Here are some essential things to do before you write:
- Carefully read the job description.
- List accredited education (high school or advanced degrees).
- List certifications and training.
- List awards and honors.
With this information, writing your education section will be much easier.
Awards & honors section
If you lack much work experience, your education may be your best case for why you deserve a job.
So, it can be a good idea to bulk up your education history by including a special section titled “Awards & Honors.” Here you can list your academic achievements to show employers you’re smart, talented and hard-working.
Some examples include:
- AP Scholar with Honors
- DoDEA AP Scholar
- International Scholarship Award
- National AP Scholar
- National Student Volunteer Award
- President’s Award for Educational Achievement
- President’s Award for Educational Excellence
- President’s National Service Award
Certifications & training section
In some cases, you may wish to include educational experience that wasn’t at a formal school or university to beef up your education section.
This may include:
- Specialized programs
- Company courses
- Relevant workshops
- Certified online or offline experience
If you earned a certificate or did training, you should include it in its own section called “Certificates and Training.” Keep it separate from the more formal experience in your education section.
Here are examples of different certifications or training candidates might choose to highlight based on their education level:
1High school diploma & an internship or apprenticeship:
- Welding Technology certification
- EMT Paramedic certification
- Business Administration and Management training program
- FAA Certificate
2High school diploma and associate degree:
- Registered Nursing Certification
- Single Subject Credential
- Marketing Management certificate
- Human Resources training
- HRIS technologies certification
- UX customer certification
4Bachelor’s and Masters:
- CCSP Network Security
- Novell Certified Linux Professional 10 (NCLP10)
- Certified Information System Security Professional
5Bachelor’s, Master’s and Ph.D.:
- EKG-ECG certificate
- HIPAA Compliance
- Secondary Education credential
Resume Education FAQ
Should education be at the top or bottom of a resume?

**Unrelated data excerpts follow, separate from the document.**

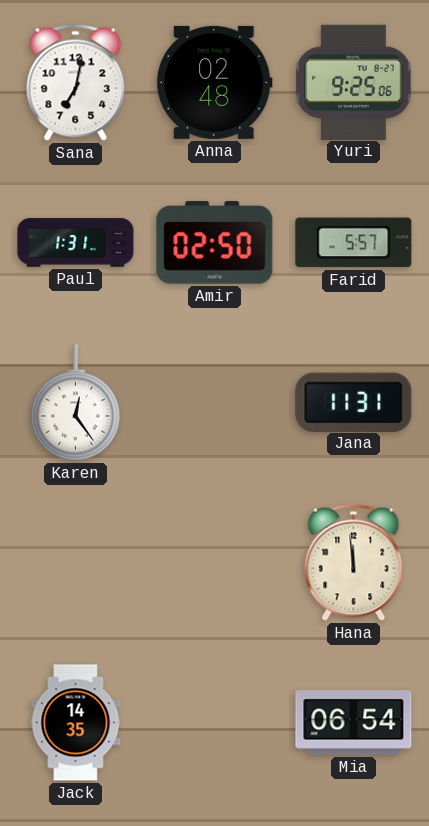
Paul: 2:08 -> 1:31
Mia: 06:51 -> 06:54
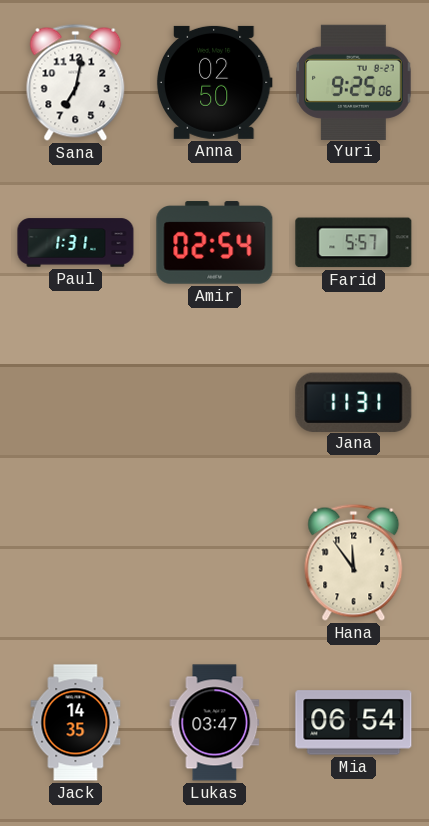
Anna: 02:48 -> 02:50
Amir: 02:50 -> 02:54
Karen: 12:24 -> none
Hana: 11:59 -> 11:54
Lukas: none -> 03:47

Your education section’s location depends on your experience level. Someone using the standard chronological format would have their education section near the bottom of the document. In contrast, a recent graduate or someone in the academic field would have their education section more toward the center of their resume.
Should I put unfinished education on my resume?
Having some educational experience is always better than not including any. If you are currently in an education program, note your expected graduation date. If you started a program but did not complete it and it is relevant to your industry — format the section as usual but include the phrase “some college” or “to be completed in (year).”
Do you put current education on your resume?
Yes. Including current education is encouraged on a resume. You can format your section with your institution’s location, name and expected graduation date. Remember, current education and dates can be shown, but anything irrelevant or 10 years or more out of date should not be included.
Should I put my GPA on my resume?
Including your GPA can help you if you’re a recent graduate. However, for most people, it’s advised to leave your GPA off your resume.
Add your GPA to your education listing only if you meet these two points:
- It’s been under two years since you graduated. Otherwise, including your GPA may seem like bragging or hanging onto your student days.
- Your GPA is higher than 3.0. Anything less will not make a good impression, don’t include it.